#### Source passage
Weekly Market Update – 16 August 2021

Infrastructure plan and steady inflation driving global equities.

Global equity markets were stronger last week as represented by the MSCI World Index which rallied +0.6% in AUD terms.

A key driver of performance was the US Senate passing a US$1trillion bipartisan infrastructure plan which will undoubtedly provide more jobs, whilst improving and updating the country’s physical infrastructure.

The plan proposes approximately $US550b in new spending over five years with funds set aside to rebuild roads and bridges, upgrade cyber security systems, tackle climate change issues along major coastlines and importantly upgrade airports, freight rail lines and replace old lead-based water drinking pipes.

This is clearly a major win for the Biden Administration and the US and whilst the bill still faces hurdles in needing to be passed through the House, it is a positive outcome for growth and the labour market.

Another factor behind last week’s strength was a moderation in the rate of US consumer inflation.

With a growing chorus of investors becoming more concerned each month that inflationary pressures are climbing to uncomfortable levels, July’s consumer price index (CPI) data rose at a more moderate pace.

July’s CPI increased +0.5% month-on-month and climbed +5.4% on an annual basis. Whilst the CPI figure remains elevated, July’s data release showed inflation was steadier than in prior months with June’s figure rising +0.9% from the month prior. 

Pent up demand for travel and restaurants underpinned July’s CPI with the figure ultimately jumping in line with analyst expectations.

Core inflation, which excludes volatile items such as energy and food, rose by +0.3% which was slightly below expectations in another sign inflation is rising gradually but not too quickly.

Like many, we are cautious of the impact a faster-than-expected inflationary rebound can have on markets. Rising bond yields are typically a reflection or indication that interest rates may need to rise to combat excess demand and inflationary pressures.

We saw yields on 10-year Treasury notes climb higher for much of last year and the first few months of this year peaking at over 1.70%, however, we have since seen yields tighten falling to a low of 1.20% and more recently to 1.37%.
########
### Short problem 1
In the market update, how much did the MSCI World Index rise last week in AUD terms?
### Short problem 2
Copy the part of the market update from "Weekly Market Update" up to and including "water drinking pipes." word for word.
### Short problem 3
Carry the weekly market update forward from where it stops.
The lines after this point are separate material that has nothing to do with the market update.
#### Information shown
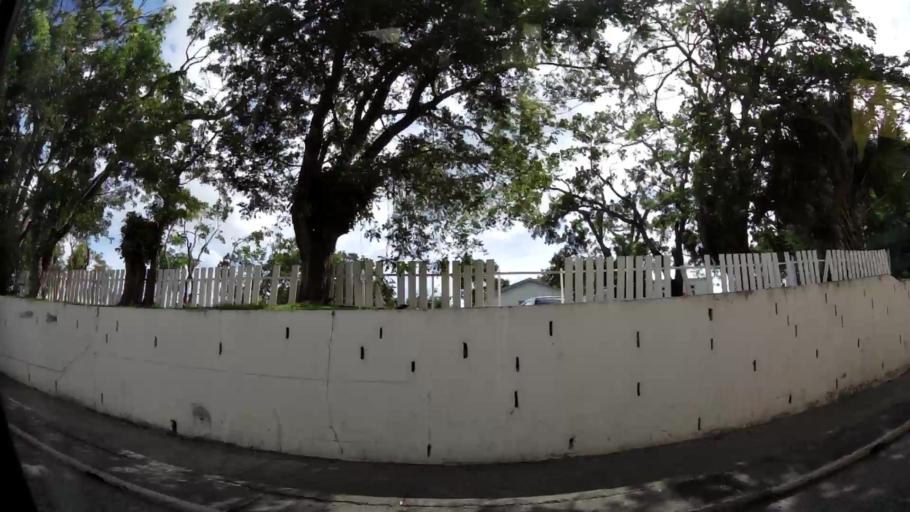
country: BB
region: Saint Michael
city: Bridgetown
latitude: 13.0940
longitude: -59.5988
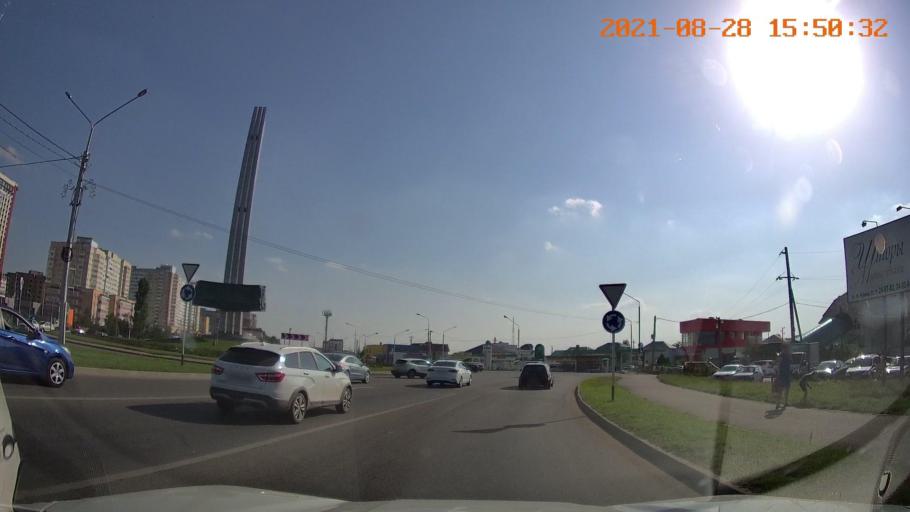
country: RU
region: Stavropol'skiy
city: Tatarka
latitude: 44.9894
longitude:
########
### Exercise response 1
+0.6%

### Exercise response 2
Weekly Market Update – 16 August 2021

Infrastructure plan and steady inflation driving global equities.

Global equity markets were stronger last week as represented by the MSCI World Index which rallied +0.6% in AUD terms.

A key driver of performance was the US Senate passing a US$1trillion bipartisan infrastructure plan which will undoubtedly provide more jobs, whilst improving and updating the country’s physical infrastructure.

The plan proposes approximately $US550b in new spending over five years with funds set aside to rebuild roads and bridges, upgrade cyber security systems, tackle climate change issues along major coastlines and importantly upgrade airports, freight rail lines and replace old lead-based water drinking pipes.

### Exercise response 3
The impact of the Delta variant and the Federal Reserve’s commitment to maintaining its accommodative monetary policy stance has provided investors with further reassurance that interest rates are unlikely to change in the near term.

We believe this is the most sensible approach in the interim with the main focus for global economies to remain ‘open’ whilst managing the spread of the Delta variant.

US equities rose +0.7% for the week.

Confidence impacted by lockdowns

It was a case of when the lockdowns would flow through to confidence levels, not if.

The shut-down in NSW, VIC, QLD, SA and more recently the ACT can only carry on for so long restricting movement and forcing non-essential businesses to close before confidence levels start to crater.

And that is exactly what we saw in the latest NAB Business Confidence numbers which showed business confidence decline sharply.

The decline in confidence was evident across all states with all industries except for mining and construction falling back in negative territory. By state, NSW as to be expected is now weakest and well into negative territory.

Business conditions also fell on the back of declines in trading (-20pts), profitability (-19pts) and employment (-8pts) sub-indexes.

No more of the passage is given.